All about countries
One thing that’s struck me since coming to live in Germany is the number of films being made, both fictional and non-fictional, about the time of the country’s reunification.
It’s clear that this Great Event still captures people’s imagination in Germany, and it’s probably fair to say that any country’s people will tend to define themselves in the context of their own historical highlights. From what I can see, Germany is still actively searching for self-definition. I imagine that films will keep being made, and the story retold in different ways, until the country is content enough with its identity to forget it, and move on to another set of worries.
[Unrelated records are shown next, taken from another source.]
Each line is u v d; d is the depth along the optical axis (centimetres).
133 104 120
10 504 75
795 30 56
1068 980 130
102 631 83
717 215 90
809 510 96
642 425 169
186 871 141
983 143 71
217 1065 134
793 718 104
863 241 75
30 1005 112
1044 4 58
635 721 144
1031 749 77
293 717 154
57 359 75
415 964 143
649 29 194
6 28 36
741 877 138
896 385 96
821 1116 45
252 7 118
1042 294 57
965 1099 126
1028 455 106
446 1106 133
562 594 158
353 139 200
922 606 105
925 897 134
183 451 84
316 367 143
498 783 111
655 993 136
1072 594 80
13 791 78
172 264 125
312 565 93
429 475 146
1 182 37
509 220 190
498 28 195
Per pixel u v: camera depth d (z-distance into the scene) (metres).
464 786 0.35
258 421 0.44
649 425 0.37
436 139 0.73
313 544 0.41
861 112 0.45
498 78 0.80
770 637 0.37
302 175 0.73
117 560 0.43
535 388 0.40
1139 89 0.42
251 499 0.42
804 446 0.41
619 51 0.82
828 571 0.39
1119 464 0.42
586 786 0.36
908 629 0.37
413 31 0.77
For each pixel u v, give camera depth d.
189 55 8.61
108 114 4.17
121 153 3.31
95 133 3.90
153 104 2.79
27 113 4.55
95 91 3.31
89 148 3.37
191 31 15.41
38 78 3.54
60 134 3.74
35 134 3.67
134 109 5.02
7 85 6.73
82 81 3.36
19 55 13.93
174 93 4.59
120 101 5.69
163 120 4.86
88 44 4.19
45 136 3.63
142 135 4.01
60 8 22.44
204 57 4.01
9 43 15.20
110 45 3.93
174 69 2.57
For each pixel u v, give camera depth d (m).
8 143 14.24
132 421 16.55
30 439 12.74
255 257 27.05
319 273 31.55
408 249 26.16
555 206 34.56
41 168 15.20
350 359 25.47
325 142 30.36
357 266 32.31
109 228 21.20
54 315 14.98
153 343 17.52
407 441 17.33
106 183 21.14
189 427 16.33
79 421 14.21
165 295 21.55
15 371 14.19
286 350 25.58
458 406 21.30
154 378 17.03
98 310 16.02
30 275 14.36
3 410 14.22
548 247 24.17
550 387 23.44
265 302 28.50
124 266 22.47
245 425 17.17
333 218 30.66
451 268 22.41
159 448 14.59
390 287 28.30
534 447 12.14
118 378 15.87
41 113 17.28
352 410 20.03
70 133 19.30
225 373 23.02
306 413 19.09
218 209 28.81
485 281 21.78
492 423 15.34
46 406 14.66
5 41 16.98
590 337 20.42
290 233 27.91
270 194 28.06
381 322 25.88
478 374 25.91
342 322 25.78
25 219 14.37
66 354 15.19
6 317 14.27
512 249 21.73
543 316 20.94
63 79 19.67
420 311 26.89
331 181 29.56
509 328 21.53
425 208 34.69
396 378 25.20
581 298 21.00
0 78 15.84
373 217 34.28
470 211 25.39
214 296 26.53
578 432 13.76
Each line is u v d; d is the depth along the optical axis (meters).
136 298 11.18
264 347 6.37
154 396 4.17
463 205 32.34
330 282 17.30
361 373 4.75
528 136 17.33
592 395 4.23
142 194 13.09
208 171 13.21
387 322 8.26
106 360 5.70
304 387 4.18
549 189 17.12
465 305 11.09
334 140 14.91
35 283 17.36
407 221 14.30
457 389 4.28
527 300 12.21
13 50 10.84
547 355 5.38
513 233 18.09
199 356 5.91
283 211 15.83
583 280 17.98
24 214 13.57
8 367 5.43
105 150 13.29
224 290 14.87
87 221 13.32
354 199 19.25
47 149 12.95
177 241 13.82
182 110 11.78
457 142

Being Irish, but not much of an Irish historian, I wonder what Ireland’s last Great Event was. It could have been the Troubles. But people generally don’t seem to talk about that, even though the Good Friday Agreement happened more recently than the fall of the Berlin Wall.
It could have been the revolution and independence from Britain in the early 20th century, which is further into the past, but arguably a more significant event. Either way, I have a feeling it’s also not quite inside the public consciousness.
So how do we Irish define ourselves? What does the country want, and what does it stand for? I’m not sure, and I don’t think I would have known that even when I lived there. Thinking back, my impression is that we were content to live in the shadow of other, bigger countries, with the pervading assumption that they were all somehow better than us.

What’s changed since I left Ireland two years ago is that we’re now in the middle of another “Great” Event: the recession. Although it’s been sucking the life out of the country, we could be approaching a turning point where people are ready to redefine, or at least reaffirm, what it is to be Irish.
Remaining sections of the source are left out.